GIVEN ENTRIES Start Marker

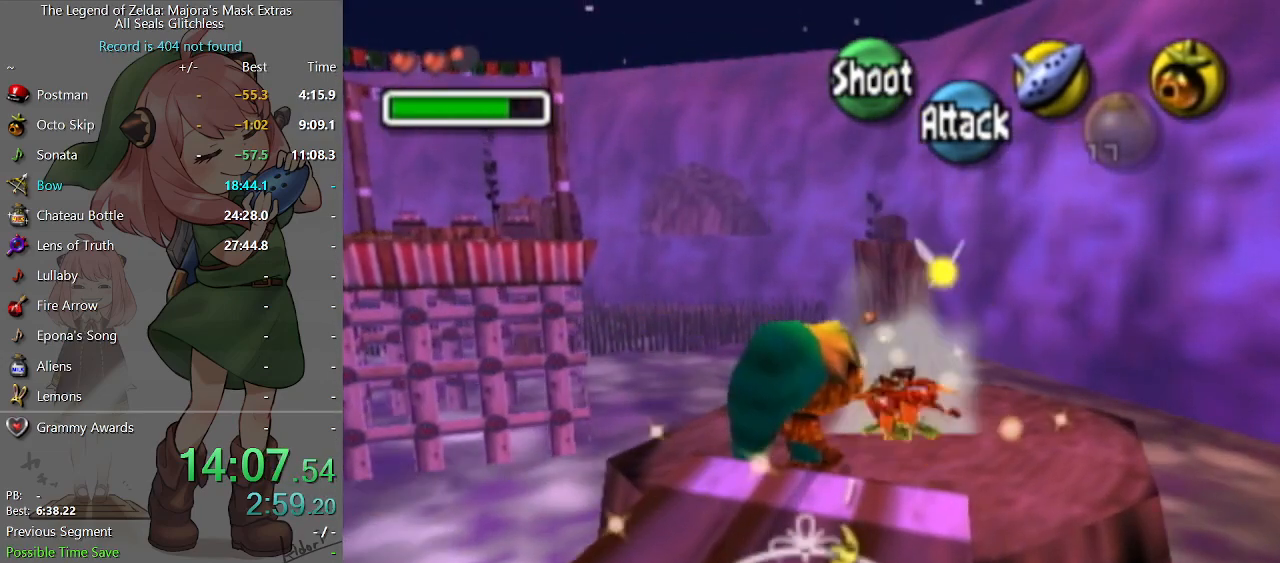
{"buttons": ["A"], "left_stick": "center", "right_stick": "center", "events": [[200, "left_stick", "up"], [300, "A", "down"], [333, "left_stick", "center"]]}
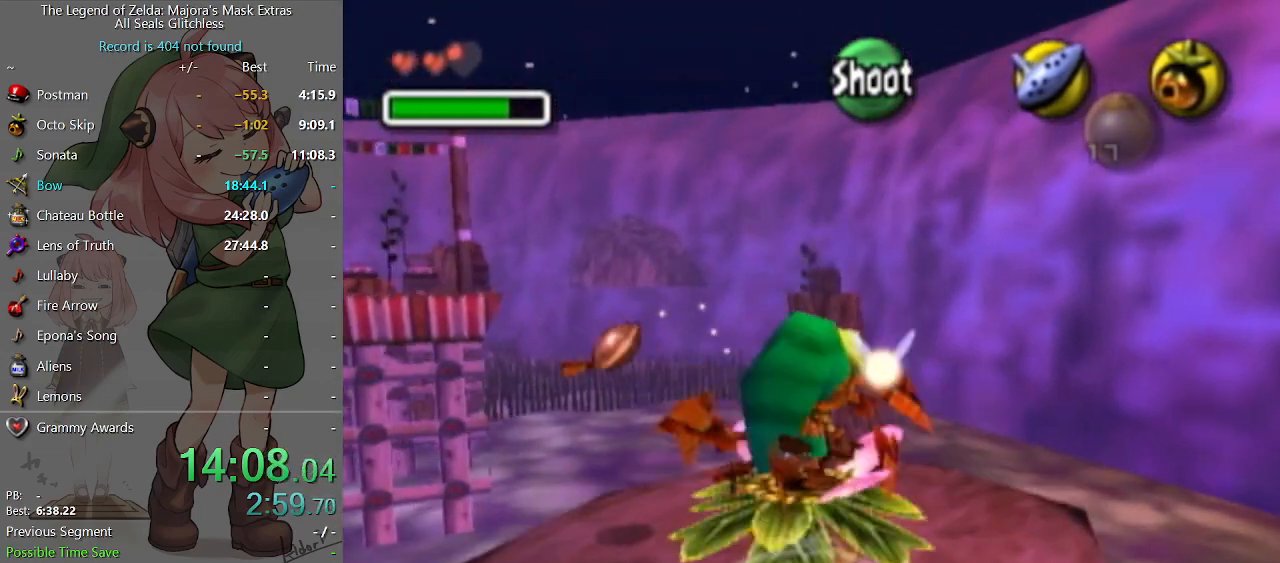
{"buttons": ["A"], "left_stick": "up", "right_stick": "center", "events": [[267, "left_stick", "up"]]}
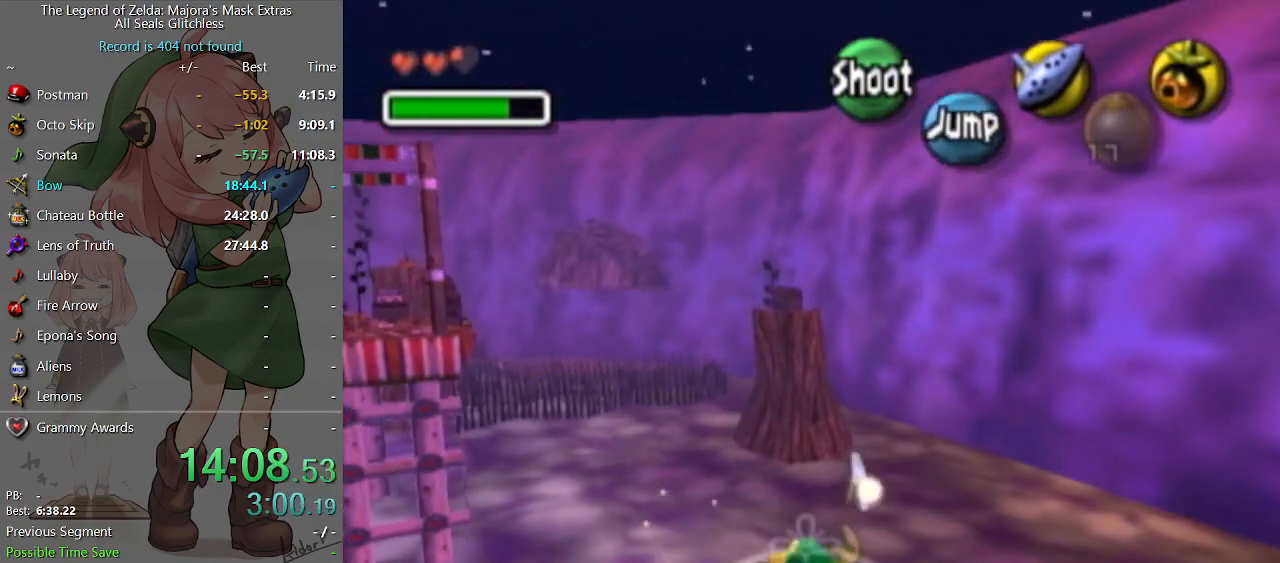
{"buttons": ["A"], "left_stick": "up", "right_stick": "center", "events": []}
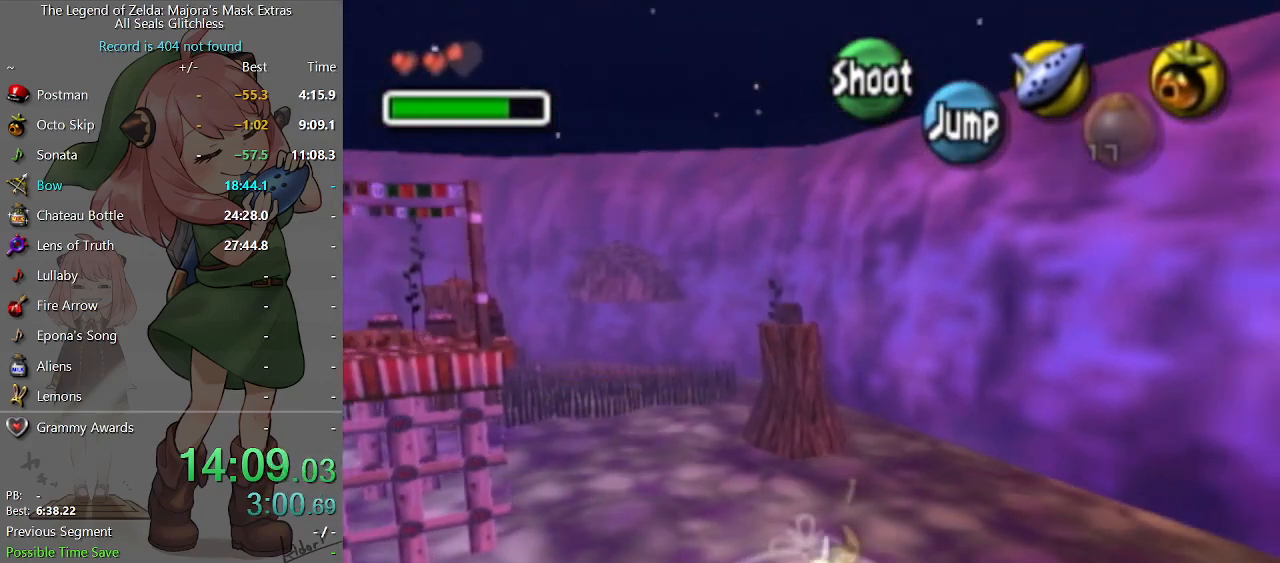
{"buttons": ["A"], "left_stick": "up-left", "right_stick": "center", "events": [[133, "left_stick", "up-left"]]}
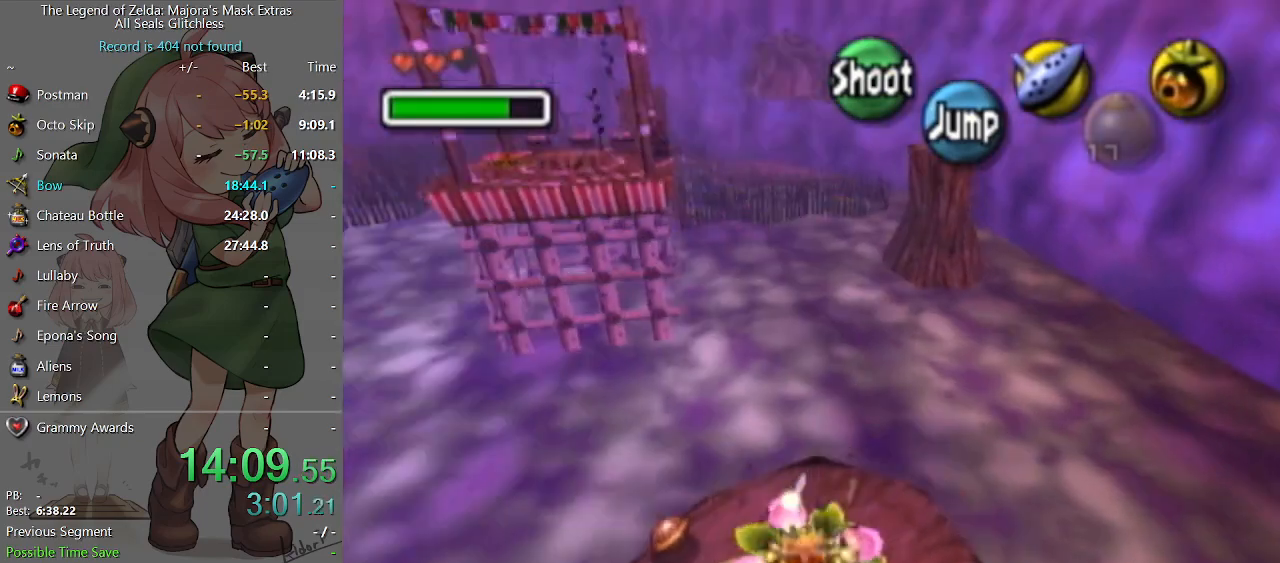
{"buttons": [], "left_stick": "up-left", "right_stick": "center", "events": [[67, "A", "up"], [133, "left_stick", "up"], [500, "left_stick", "up-left"]]}
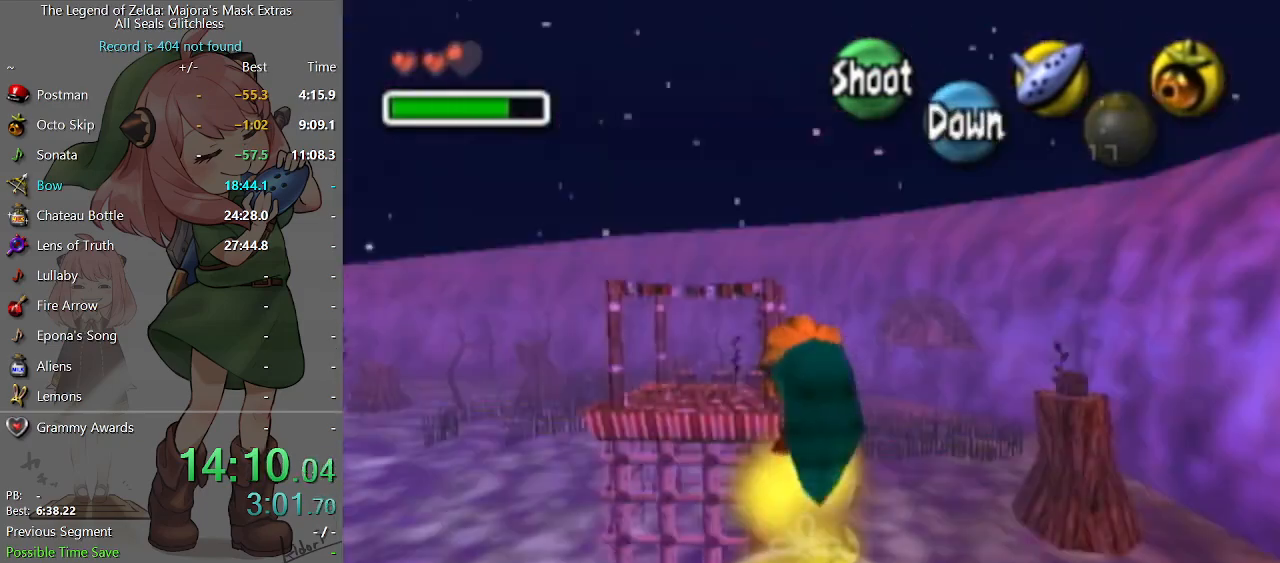
{"buttons": [], "left_stick": "up-left", "right_stick": "center", "events": []}
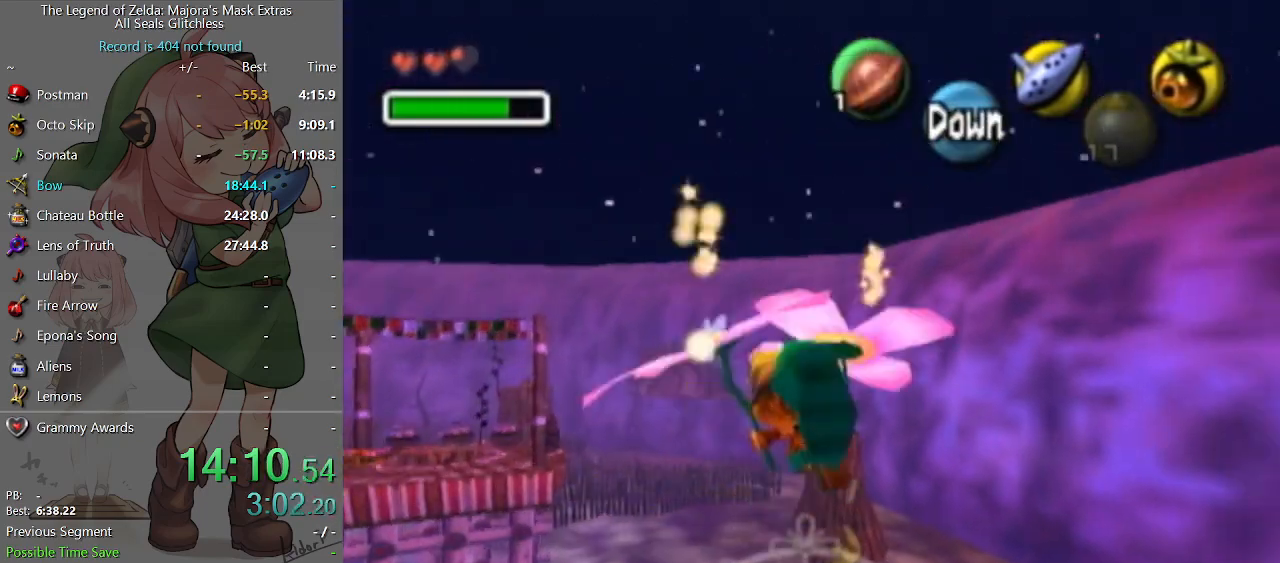
{"buttons": [], "left_stick": "up-left", "right_stick": "center", "events": []}
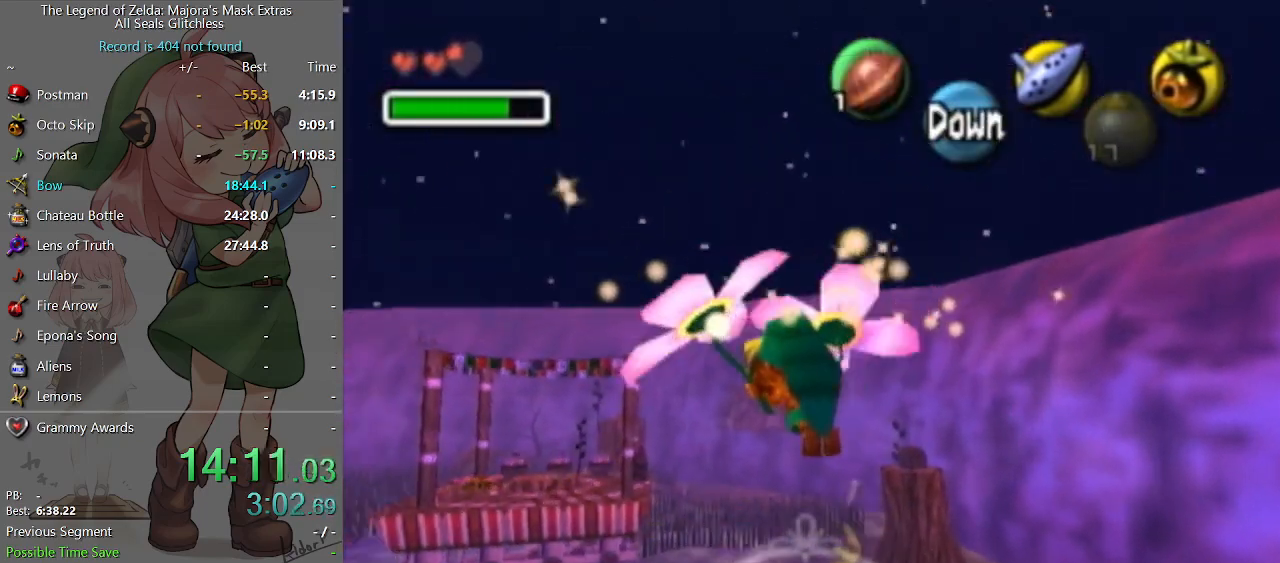
{"buttons": [], "left_stick": "up-left", "right_stick": "center", "events": []}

GIVEN ENTRIES End Marker

### ACTIVITY
The task calls for every line of the data to be returned exactly, without pictures.

### RESPONSE
{"buttons": ["A"], "left_stick": "center", "right_stick": "center", "events": [[200, "left_stick", "up"], [300, "A", "down"], [333, "left_stick", "center"]]}
{"buttons": ["A"], "left_stick": "up", "right_stick": "center", "events": [[267, "left_stick", "up"]]}
{"buttons": ["A"], "left_stick": "up", "right_stick": "center", "events": []}
{"buttons": ["A"], "left_stick": "up-left", "right_stick": "center", "events": [[133, "left_stick", "up-left"]]}
{"buttons": [], "left_stick": "up-left", "right_stick": "center", "events": [[67, "A", "up"], [133, "left_stick", "up"], [500, "left_stick", "up-left"]]}
{"buttons": [], "left_stick": "up-left", "right_stick": "center", "events": []}
{"buttons": [], "left_stick": "up-left", "right_stick": "center", "events": []}
{"buttons": [], "left_stick": "up-left", "right_stick": "center", "events": []}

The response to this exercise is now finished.